France

Réforme des retraites : Jets de pavés, vitrines brisées… De nombreux heurts en marge des manifestations

De nos journalistes sur place à Nantes, Rennes, Lyon, Toulouse, Strasbourg, Lille et Bordeaux

Les manifestations s’enchaînent et la tension semble monter inexorablement. Ce mardi, la dixième journée nationale de mobilisation contre la réforme des retraites a réuni 450.000 manifestants en France, selon la CGT (les chiffres des autorités n’étaient pas immédiatement disponibles). Une participation globalement en repli, au contraire des débordements qui, eux, se sont intensifiés autour des cortèges. Les dégâts sont importants dans plusieurs villes. Le point avec nos journalistes sur place.

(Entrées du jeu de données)
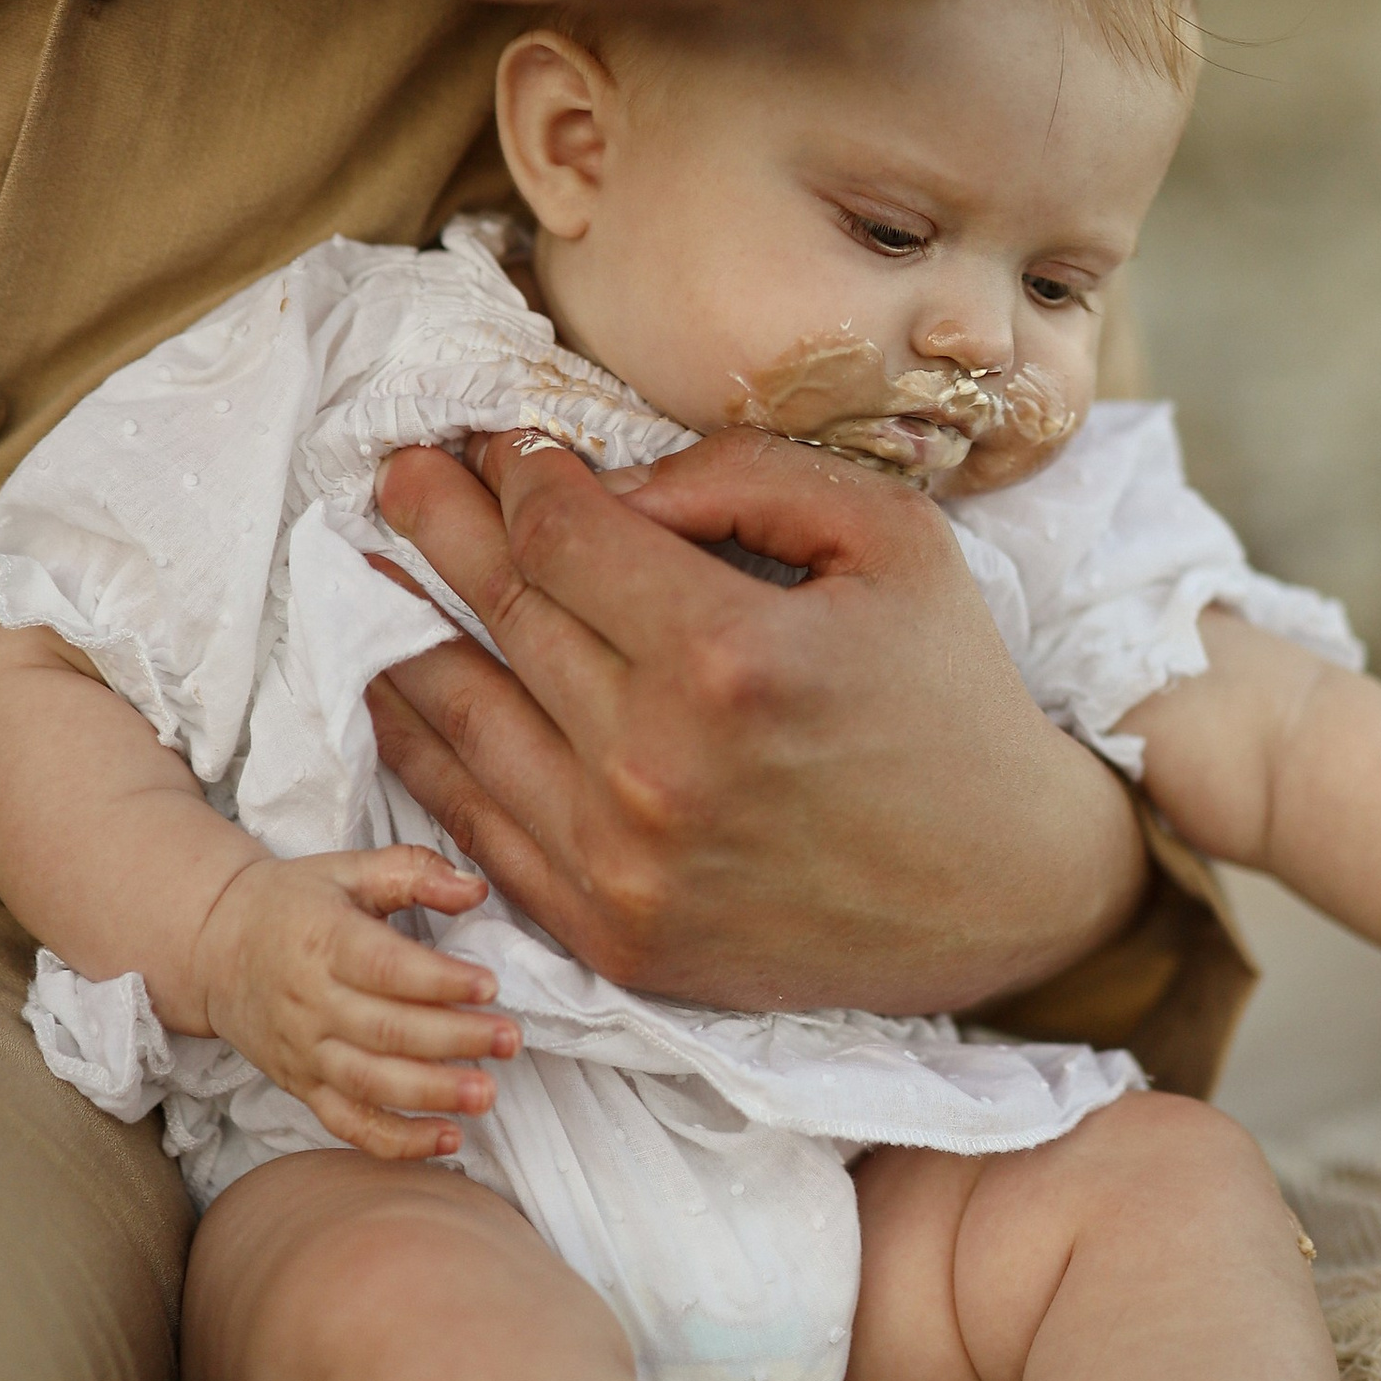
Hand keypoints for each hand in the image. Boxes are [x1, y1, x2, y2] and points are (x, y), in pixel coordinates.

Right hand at [188, 842, 516, 1161]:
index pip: (385, 967)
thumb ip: (413, 872)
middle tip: (509, 1040)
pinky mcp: (302, 1086)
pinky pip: (348, 1123)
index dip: (438, 980)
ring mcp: (305, 1052)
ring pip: (370, 1082)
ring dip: (431, 1093)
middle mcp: (310, 1002)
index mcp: (323, 941)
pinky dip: (396, 1141)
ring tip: (486, 1095)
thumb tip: (476, 889)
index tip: (489, 985)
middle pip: (387, 1030)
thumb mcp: (347, 870)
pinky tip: (447, 1139)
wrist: (215, 949)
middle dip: (453, 1039)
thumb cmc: (292, 904)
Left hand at [366, 431, 1147, 1015]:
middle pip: (500, 612)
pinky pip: (478, 830)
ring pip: (460, 720)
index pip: (563, 535)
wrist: (1004, 888)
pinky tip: (402, 693)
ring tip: (376, 569)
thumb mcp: (889, 537)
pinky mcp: (613, 938)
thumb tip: (608, 479)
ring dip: (405, 631)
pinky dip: (424, 754)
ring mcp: (621, 866)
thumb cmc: (952, 693)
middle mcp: (654, 766)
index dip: (517, 474)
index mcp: (727, 656)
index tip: (500, 442)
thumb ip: (744, 477)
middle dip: (440, 525)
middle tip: (395, 473)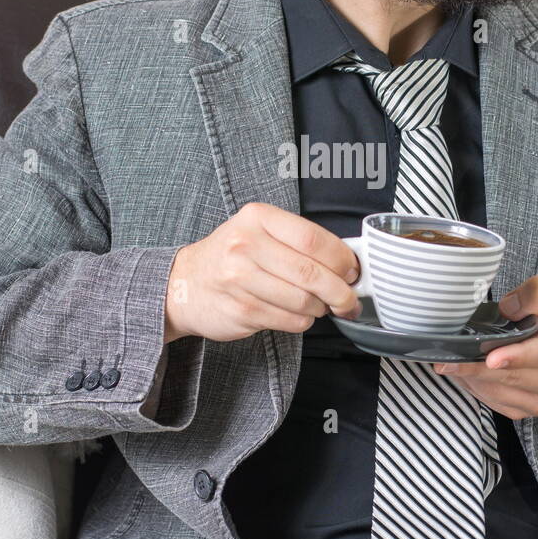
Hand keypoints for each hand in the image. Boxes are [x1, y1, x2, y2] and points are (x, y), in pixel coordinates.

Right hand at [164, 202, 361, 342]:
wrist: (184, 284)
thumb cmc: (230, 257)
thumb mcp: (258, 233)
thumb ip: (298, 242)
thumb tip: (347, 262)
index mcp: (258, 218)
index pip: (314, 239)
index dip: (342, 259)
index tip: (353, 271)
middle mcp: (246, 245)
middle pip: (312, 273)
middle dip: (341, 292)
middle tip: (349, 299)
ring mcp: (240, 279)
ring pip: (304, 301)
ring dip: (320, 308)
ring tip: (318, 305)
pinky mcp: (241, 309)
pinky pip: (290, 320)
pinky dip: (302, 321)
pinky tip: (296, 313)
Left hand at [431, 273, 537, 420]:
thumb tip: (510, 309)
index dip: (515, 356)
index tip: (490, 358)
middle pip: (513, 377)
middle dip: (477, 367)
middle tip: (445, 357)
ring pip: (498, 392)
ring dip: (471, 377)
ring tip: (450, 360)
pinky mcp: (527, 411)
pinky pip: (493, 402)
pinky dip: (474, 386)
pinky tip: (464, 371)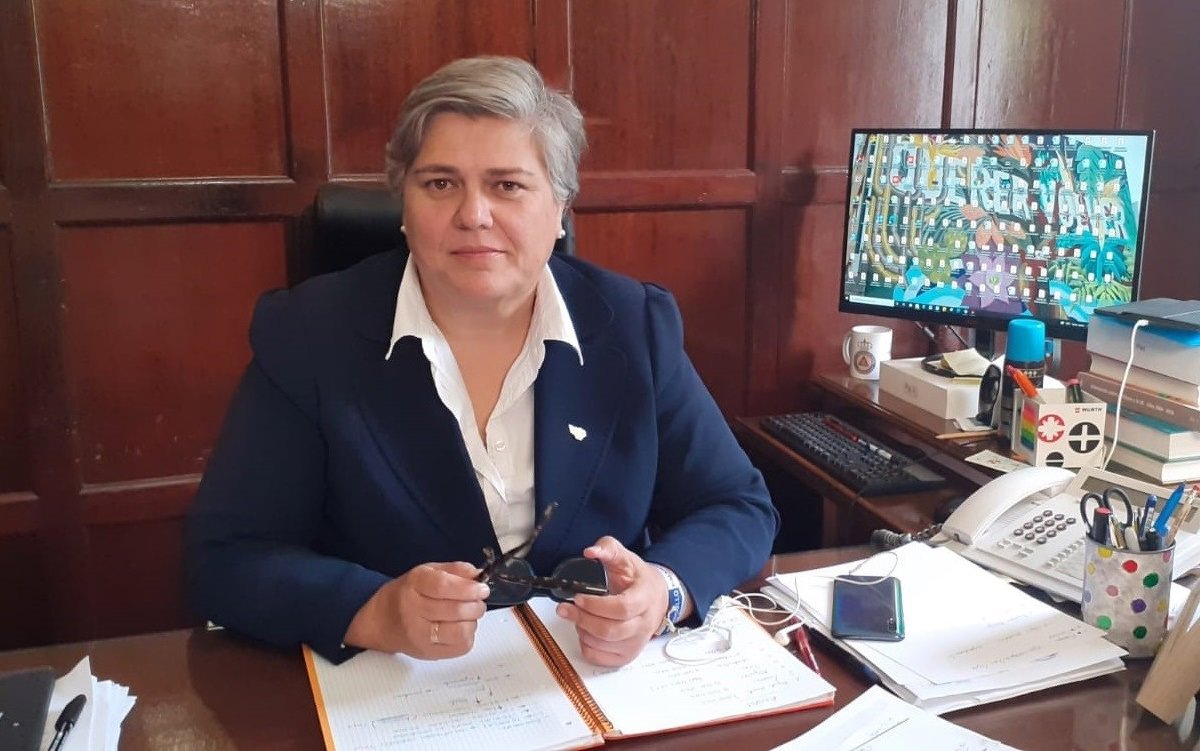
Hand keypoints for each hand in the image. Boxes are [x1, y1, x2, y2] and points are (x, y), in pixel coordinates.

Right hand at [344, 561, 489, 658]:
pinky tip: (460, 628)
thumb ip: (454, 570)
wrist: (379, 622)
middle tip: (478, 600)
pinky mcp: (428, 654)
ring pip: (461, 632)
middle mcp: (414, 612)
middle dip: (476, 604)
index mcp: (414, 586)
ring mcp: (420, 636)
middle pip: (456, 610)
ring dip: (472, 621)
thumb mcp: (426, 572)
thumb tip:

▶ **Tâche 1**: D'après l'article sur la réforme des retraites, combien de manifestants la dixième journée nationale de mobilisation a-t-elle réunis en France selon la CGT ?
▶ **Tâche 2**: Reprenez à l'identique le passage de l'article sur la réforme des retraites qui débute aux mots « Réforme des retraites : Jets » et se termine après « journalistes sur place. ».

▶ **Votre solution 1**: 450.000 manifestants.

▶ **Votre solution 2**:
Réforme des retraites : Jets de pavés, vitrines brisées… De nombreux heurts en marge des manifestations

De nos journalistes sur place à Nantes, Rennes, Lyon, Toulouse, Strasbourg, Lille et Bordeaux

Les manifestations s’enchaînent et la tension semble monter inexorablement. Ce mardi, la dixième journée nationale de mobilisation contre la réforme des retraites a réuni 450.000 manifestants en France, selon la CGT (les chiffres des autorités n’étaient pas immédiatement disponibles). Une participation globalement en repli, au contraire des débordements qui, eux, se sont intensifiés autour des cortèges. Les dégâts sont importants dans plusieurs villes. Le point avec nos journalistes sur place.